Indonesia Tries Another Moratorium
The Indonesian government has said that it has put in place a presidential instruction that halts new palm oil developments for three years.
Various environmental groups have welcomed the announcement, but it should be viewed with a degree of scepticism.
First, it’s a presidential instruction or ‘inpres’. This means it is a declaration from the office of the President, rather than a piece of legislation created by the President (‘Perpres’). This is of utmost significance. ‘Inpres’ declarations are best described as lower-level laws in Indonesia’s legal hierarchy.
Often these lower-level laws lack implementing regulation from the relevant ministry, and/or the relevant sub-national government. These means that although it is a legal instrument, the lack of regulation means it can’t be implemented.
Second, even with implementing regulation, that doesn’t mean the laws themselves are enforceable, meaning compliance might be low.

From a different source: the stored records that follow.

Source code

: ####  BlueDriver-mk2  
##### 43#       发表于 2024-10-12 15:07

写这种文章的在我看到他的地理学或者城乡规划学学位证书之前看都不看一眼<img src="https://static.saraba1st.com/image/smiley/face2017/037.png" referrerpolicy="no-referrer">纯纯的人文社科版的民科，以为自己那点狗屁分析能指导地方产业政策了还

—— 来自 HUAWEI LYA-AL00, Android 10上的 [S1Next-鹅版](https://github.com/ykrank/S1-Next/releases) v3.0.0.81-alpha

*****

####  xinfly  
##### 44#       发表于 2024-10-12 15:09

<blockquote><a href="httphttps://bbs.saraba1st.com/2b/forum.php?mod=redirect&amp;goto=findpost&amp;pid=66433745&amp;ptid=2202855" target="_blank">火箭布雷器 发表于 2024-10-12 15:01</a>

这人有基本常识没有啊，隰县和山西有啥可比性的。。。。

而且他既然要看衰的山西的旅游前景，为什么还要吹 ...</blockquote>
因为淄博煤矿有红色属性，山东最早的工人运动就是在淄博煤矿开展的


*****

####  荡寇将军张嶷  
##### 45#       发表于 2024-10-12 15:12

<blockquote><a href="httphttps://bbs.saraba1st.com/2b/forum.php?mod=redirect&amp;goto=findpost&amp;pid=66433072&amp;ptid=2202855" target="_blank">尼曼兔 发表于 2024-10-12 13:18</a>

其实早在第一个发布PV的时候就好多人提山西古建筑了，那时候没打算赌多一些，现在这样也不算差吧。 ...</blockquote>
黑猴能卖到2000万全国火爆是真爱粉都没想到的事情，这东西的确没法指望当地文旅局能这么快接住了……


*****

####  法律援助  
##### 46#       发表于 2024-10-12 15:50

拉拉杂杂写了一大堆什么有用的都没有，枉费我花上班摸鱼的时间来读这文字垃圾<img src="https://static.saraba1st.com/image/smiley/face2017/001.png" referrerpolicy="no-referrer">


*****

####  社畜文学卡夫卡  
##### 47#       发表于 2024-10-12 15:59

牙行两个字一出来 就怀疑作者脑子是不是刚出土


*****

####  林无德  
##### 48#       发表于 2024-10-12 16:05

Any number of decrees may be issued from Jakarta that will require implementing regulation from provincial authorities. But as has sometimes been the case, the provinces can have an adversarial relationship with Jakarta.
Added to this is that resources for compliance and enforcement aren’t always there. Indonesia is a big country, but has limited resources. Provincial heads may simply not have the fiscal means to support large-scale reviews of oil palm plantation permits.
Third, we’ve been here before. In 2009, in the lead-up to the Copenhagen climate conference, President Yudhoyono issued what was effectively a moratorium on forest clearing. This was partnered with a USD 1 billion grant from the government of Norway as an incentive payment. But the fact of the matter was that the moratorium simply did not slow forest loss. In the six years after the announcement forest loss increased.
So why has the announcement been made now?
The EU’s planned restrictions on palm oil biofuels for the Renewable Energy Directive are without doubt causing producer nations a high degree of concern. Much of the language that the EU is using concerns risk of land use change (direct or indirect) in high carbon stock forests. A moratorium – if enforceable – would lower that perceived risk.
Wilmar vs Greenpeace Heats Up
Wilmar and Greenpeace appear to have stepped up their war of words – and actions. Wilmar, for its part, has gone on a media blitz, pointing out that many of Greenpeace’s accusations are incorrect or outdated. However, factual accuracy has never been Greenpeace’s strong suit, and facts, no matter how compelling, are not going to force Greenpeace to back down.
Greenpeace has stepped up its public action, ‘occupying’ a Wilmar refinery in Sulawesi. This is straight out of the Greenpeace playbook – from several years ago.
The question is this: who is Greenpeace attempting to convince with this additional action?
As we noted last week, Greenpeace is seeking greater support for its High Carbon Stock Approach methodology.
Wilmar was already implementing ‘no deforestation, no peat, no exploitation’ within its own plantations; it was already asking suppliers to comply with the same policies, and there are limits to how quickly companies can change supply chain practices. Their key demand was having access to having all supply chain information.
The point of leverage Greenpeace has is with purchasers in Western companies and in Western markets. Do purchasers think this new action is acceptable? One comment in the Straits Times last week stood out:
There is growing frustration among activists that big plantation companies, including pulp and paper suppliers, are, in effect, having their cake and eating it too by announcing big sustainability goals in order to hold on to brands such as Nestle and Unilever, only to hide misdeeds among their opaque supplier networks.
It may be the case that purchasers are for the most part satisfied with most efforts so far and understand that minor tweaks to RSPO no deforestation policies will only provide incremental environmental and economic gains. Having purchasers care more about the technical difference between a broad ‘no deforestation’ approach and the complexities of HCSA may be a tough sell. Consider also that companies like Nestle have announced that they will use satellites to monitor suppliers for deforestation. In these cases, who needs Greenpeace?
Swiss Farmers Swing and Miss
The Swiss Senate rejected a proposal to leave palm oil off the negotiating table in its future agreements with Indonesia and Malaysia as part of EFTA bloc (European Free Trade Agreement), comprising Switzerland, Norway, Iceland and Liechtenstein.
Senators rightly pointed out that forcing palm oil off the table would lead to a collapse in negotiations. That said, the palm oil trade between Malaysia and Switzerland is small, hitting around 35,000 tonnes annually. The bulk of this goes to the food industry.
The biggest opponents to palm oil in Switzerland are, unsurprisingly, rapeseed producers. There are around 8,000 producers growing on 15,000 ha.
This is not a significant number of farmers compared with the millions of oil palm growers across Southeast Asia. However, as the Belgian dispute over farming in the Canada Europe FTA showed, a small number of farmers can have a big impact in inward-looking European markets.
The Senate did, however, instruct negotiators to seek provisions on sustainable production of palm oil and the development of international standards for sustainable production. This second point is promising. The introduction of an ISO-endorsed standard for palm oil could be very welcome, particularly when international disputes over sustainability emerge. The starting point would likely be the MSPO.